_Material supplied_:
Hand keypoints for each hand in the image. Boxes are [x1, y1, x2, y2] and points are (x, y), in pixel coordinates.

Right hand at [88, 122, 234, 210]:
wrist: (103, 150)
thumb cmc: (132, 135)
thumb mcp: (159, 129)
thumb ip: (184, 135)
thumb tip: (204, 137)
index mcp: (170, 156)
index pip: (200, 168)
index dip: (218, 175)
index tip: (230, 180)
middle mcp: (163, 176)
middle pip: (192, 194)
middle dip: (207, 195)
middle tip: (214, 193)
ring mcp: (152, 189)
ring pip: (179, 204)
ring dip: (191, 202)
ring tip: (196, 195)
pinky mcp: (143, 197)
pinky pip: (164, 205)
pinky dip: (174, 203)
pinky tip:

_Exercise objective_: Among the lines above, show every one that contains the string "thumb".

_Response to the task_:
thumb cmc: (132, 135)
thumb mcp: (159, 129)
thumb ip: (184, 135)
thumb tip: (204, 137)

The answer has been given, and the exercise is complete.